Westport Selectman Helen Garten has been one of those hearing alarm bells, having gotten into politics when the town’s Parks and Recreation Department was seeking to impose stricter regulations on dogs being walked on the beach.
“We recognize that there are problems when it’s coyotes versus humans or versus domestic pets,” she said. “But trapping does not work.”
Instead, she said, the town has embarked on an educational push, distributing information to veterinarians and on Westport’s website that detail how to “haze” coyotes to get them to leave the area. Making loud noises, standing one’s ground and making sure that food – both for one’s family and one’s pets – isn’t left out will generally discourage long coyote stays, she said.

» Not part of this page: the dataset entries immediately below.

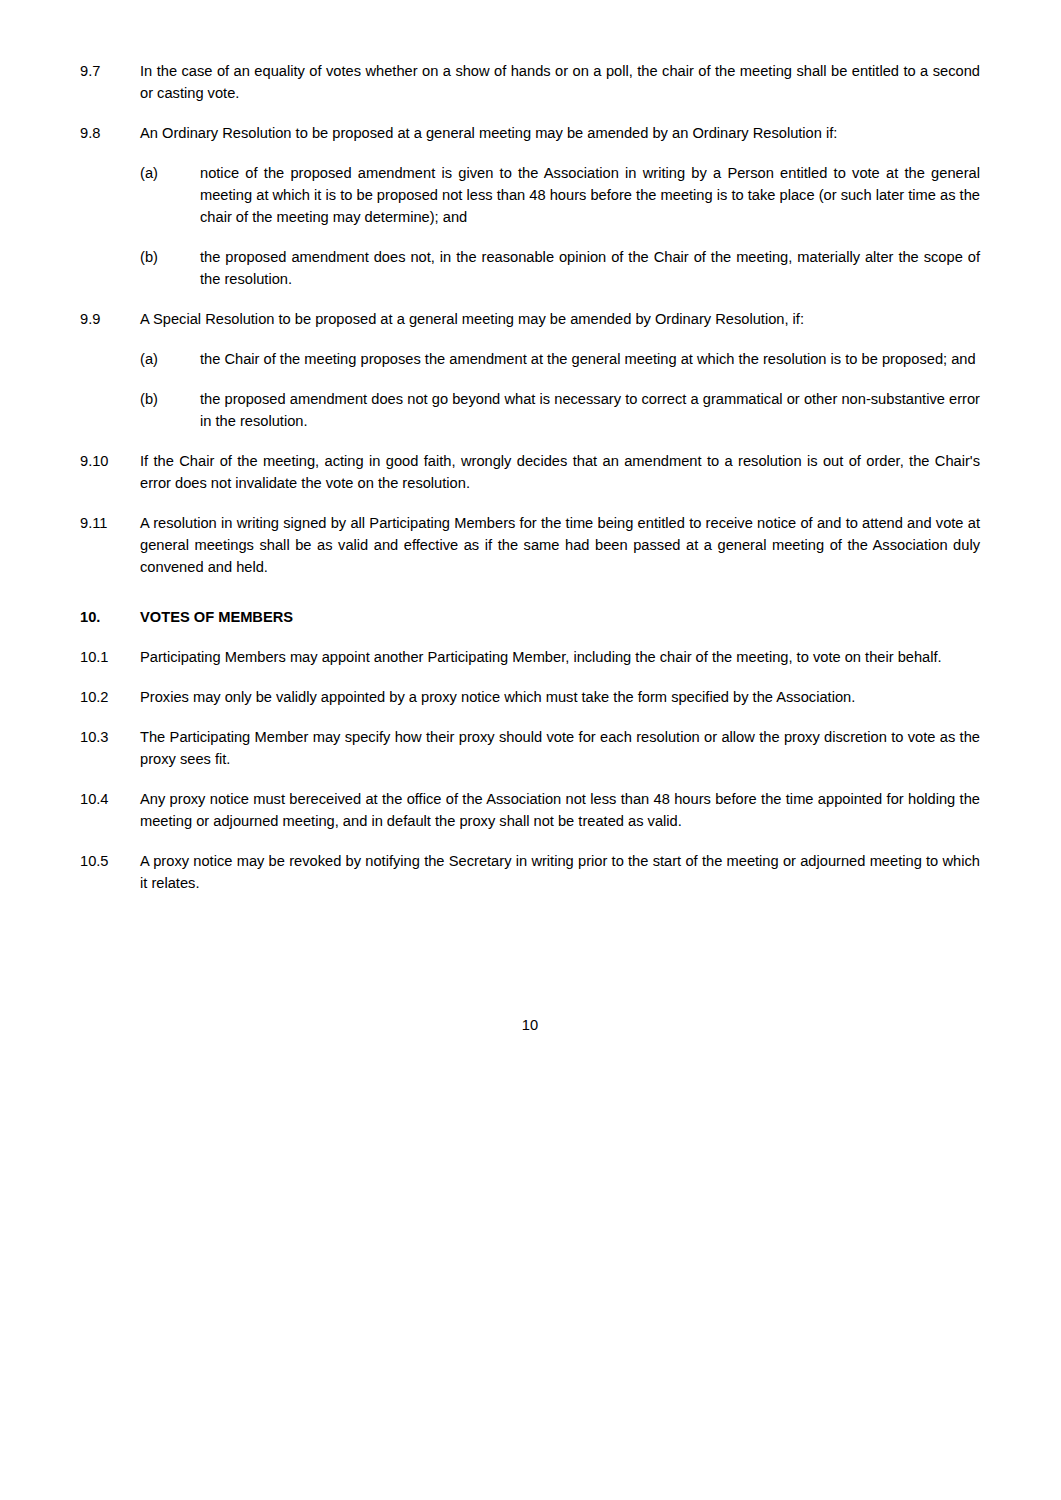9.7
In the case of an equality of votes whether on a show of hands or on a poll, the chair of the meeting shall be entitled to a second or casting vote.
9.8
An Ordinary Resolution to be proposed at a general meeting may be amended by an Ordinary Resolution if:
(a)
notice of the proposed amendment is given to the Association in writing by a Person entitled to vote at the general meeting at which it is to be proposed not less than 48 hours before the meeting is to take place (or such later time as the chair of the meeting may determine); and
(b)
the proposed amendment does not, in the reasonable opinion of the Chair of the meeting, materially alter the scope of the resolution.
9.9
A Special Resolution to be proposed at a general meeting may be amended by Ordinary Resolution, if:
(a)
the Chair of the meeting proposes the amendment at the general meeting at which the resolution is to be proposed; and
(b)
the proposed amendment does not go beyond what is necessary to correct a grammatical or other non-substantive error in the resolution.
9.10
If the Chair of the meeting, acting in good faith, wrongly decides that an amendment to a resolution is out of order, the Chair's error does not invalidate the vote on the resolution.
9.11
A resolution in writing signed by all Participating Members for the time being entitled to receive notice of and to attend and vote at general meetings shall be as valid and effective as if the same had been passed at a general meeting of the Association duly convened and held.
10. VOTES OF MEMBERS
10.1
Participating Members may appoint another Participating Member, including the chair of the meeting, to vote on their behalf.
10.2
Proxies may only be validly appointed by a proxy notice which must take the form specified by the Association.
10.3
The Participating Member may specify how their proxy should vote for each resolution or allow the proxy discretion to vote as the proxy sees fit.
10.4
Any proxy notice must bereceived at the office of the Association not less than 48 hours before the time appointed for holding the meeting or adjourned meeting, and in default the proxy shall not be treated as valid.
10.5
A proxy notice may be revoked by notifying the Secretary in writing prior to the start of the meeting or adjourned meeting to which it relates.
10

The Humane Society of the United States has also taken an interest in the Westport situation. “We’re against trapping for a number of reasons,” said the organization’s Connecticut Senior State Director Annie Hornish. “Not only for the inhumane aspect of them – we’ve all seen reports of animals chewing off their own legs to escape even the most ‘humane’ leg traps – but also for the possibility that you might trap one of a pack’s alphas. When that happens, the others start to mate, and you end up with even more coyotes. Trapping just doesn’t work.”
Hornish also noted that setting traps for coyotes does not necessarily mean a coyote will end up in the trap. “Raccoons, foxes … even people’s dogs and cats, and unfortunately children, can be the victims,” she said.
According to the HSUS website, “Coyote attacks on people are very rare. More people are killed by errant golf balls and flying champagne corks each year than are bitten by coyotes.”
In a representative town meeting (RTM) on the petition, the Public Protection Committee, the Environment Committee and the Parks and Recreation Committee voted against it.
Nevertheless, Buckman said, he’s pressing on with the issue and plans to present it at a full RTM committee hearing in September.
“There’s a lot of misinformation out there,” he said. “We’re not saying, ‘If you see a coyote, all of a sudden you should start trapping.’”
He was also insistent that he wasn’t looking to encourage hunting coyotes for sport; according to one report published last year, a coyote pelt could sell for nearly $100.
“These animals are not afraid of people,” Buckman said, “and trapping is one way of resolving the problem.”
“It’s up to the RTM,” Garten said. “My personal view is that I hope they don’t take any action.”